Андрей Курбский - страница 23




Первый раз Андрей почувствовал душу, когда очнулся на лугу под стенами Казани и увидел многоярусные снежно-солнечные облака, а в них – просвет-прорубь, куда устремлялся он с радостью и слезами. Вернее, не облака это были, а нечто прекрасное и совсем будто незнакомое, хотя где-то в самом раннем детстве испытанное.

Второй раз Андрей почувствовал душу во сне в Дерпте, когда она устремилась, как малая птица живая, из полутьмы огромного мешка к тому самому просвету малому, который открылся в облаках над лугом. На этот раз мгновение Истины – живой души – длилось короче.

В третий раз он почувствовал душу сейчас, в шатре, в чужом воинском лагере под Вольмаром, и не обрадовался, а испугался, потому что душе было тесно от изжоги-жжения, она вырывалась и билась в чьей-то огромной руке, а потом замерла и только молила глазами. Андрей совсем проснулся. Сердце под рукой билось, как после бега, он ничего не понимал, кроме боли за свою душу, которой он чем-то повредил. Но боль эта быстро проходила, и ощущение души тоже. Что ж это было? Лагерь спал, на пологе шатра колебались отсветы костра, постепенно они укорачивались и тускнели. Душа как бы отмирала незаметно, и он не знал, чем ей помочь.

3

Огромный лагерь втягивал их в свое бивуачное, но устоявшееся житие, и они постепенно обживали тоже свой табор, уминались, утеплялись, прилаживались, таскали дрова, сено, щепки, остатки плетней и заборов, рыли землянки и строили навесы; постоянно горел костер под большим прокопченным котлом, фыркали, переступая, кони у коновязи, голуби подбирали просыпанный овес. Такая жизнь была проста и понятна: не надо было пока ни о чем думать, день шел за днем в сменах караулов, поездках за кормом или просто так – лежи и смотри в небо.

Лагерь рос с каждым днем: все время прибывали новые вооруженные отряды. Все они располагались вокруг города за рекой, каждый за своим тыном – и польские полки, и литовская конница, и даже татарская конница Девлет-Гирея, и кнехты, и ливонские пушкари, и днепровские казаки. За турами и свежекопаными редутами смотрели на подъездные дороги жерла полевых пушек: лагерь был укреплен. И город тоже, туда никого не пускали.

Несколько дней Андрея никто не беспокоил, и он ничего не хотел, он отдыхал. В сером рассвете каждое утро доносило из казачьего табора перекличку петухов – казаки возили их за собой в обозе, – а когда нежный восход поджигал летние облачка, из города приплывал далекий чистый звон с костела, колебался, стихал над спящим лугом, и немного погодя вставали, шевелились слуги, кто-то колол дрова, тянуло под полог березовым дымком – варили завтрак. Русской церкви в лагере не было, поэтому утром молились кто как мог, и Андрею это не нравилось – это было непривычно и обидно, но быстро забывалось, потому что начиналась суета повседневная, а отряд его рос: приходили новые беглые с западной границы, в том числе и несколько его старых слуг из Дерпта, были русские и с Волыни, с Киевщины, из Гомеля – все они давно жили под Литвой, но про Курбского слышали не раз.

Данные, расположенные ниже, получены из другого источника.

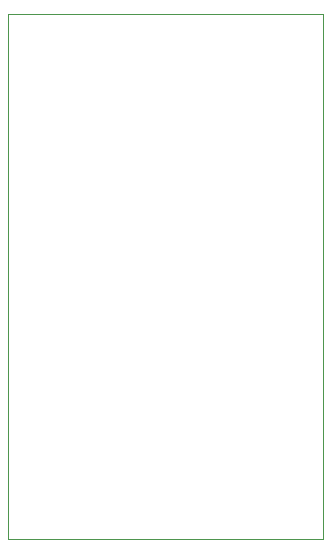
<source format=gbr>
G04 #@! TF.GenerationSoftware,KiCad,Pcbnew,6.0.0-rc1-unknown-8de1209~84~ubuntu18.04.1*
G04 #@! TF.CreationDate,2019-01-07T20:25:32+03:00
G04 #@! TF.ProjectId,Sink,53696e6b-2e6b-4696-9361-645f70636258,rev?*
G04 #@! TF.SameCoordinates,Original*
G04 #@! TF.FileFunction,Profile,NP*
%FSLAX46Y46*%
G04 Gerber Fmt 4.6, Leading zero omitted, Abs format (unit mm)*
G04 Created by KiCad (PCBNEW 6.0.0-rc1-unknown-8de1209~84~ubuntu18.04.1) date Pzt 07 Oca 2019 20:25:32 +03*
%MOMM*%
%LPD*%
G04 APERTURE LIST*
%ADD10C,0.050000*%
G04 APERTURE END LIST*
D10*
X139700000Y-88900000D02*
X113665000Y-88900000D01*
X139700000Y-44450000D02*
X139700000Y-88900000D01*
X113030000Y-44450000D02*
X139700000Y-44450000D01*
X113030000Y-88900000D02*
X113030000Y-44450000D01*
X113665000Y-88900000D02*
X113030000Y-88900000D01*
M02*

</source>
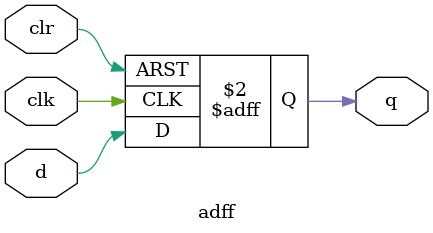
<source format=v>
module dff
    ( input d, clk, output reg q );
	always @( posedge clk )
            q <= d;
endmodule

module dffe
    ( input d, clk, en, output reg q );
	always @( posedge clk)
		if ( en )
			q <= d;
endmodule

module adff
    ( input d, clk, clr, output reg q );
	always @( posedge clk, posedge clr )
		if ( clr )
			q <= 1'b0;
		else
            q <= d;
endmodule

</source>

К вечеру многоязыкий лагерь начинал гудеть по-иному, и чем темнее становилось, тем хмельнее он гудел: нигде не пили столько водки и меда, как здесь, и Андрея это удивляло и сердило, особенно когда попозднее в гул вплетались скрипки, гогот, топот, бубны, смех, а иногда вспышки ругани и даже стрельбы. Стихало за полночь, разве только какие-нибудь шляхтичи для освежения пускали коней вскачь по росе в луга мимо стана. «Когда-нибудь дорого это веселье отольется! – думал Курбский. – Наедет Шереметев или Басманов, загонит вас всех в реку, искрошит задаром…» Это вроде бы даже радовало его, он себя одергивал, хотел сказать Радзивиллу, но тот как уехал в город, так и не появлялся, а посылать к нему мешала гордость. Правда, он обещал срочно отправить письмо-жалобу Курбского королю.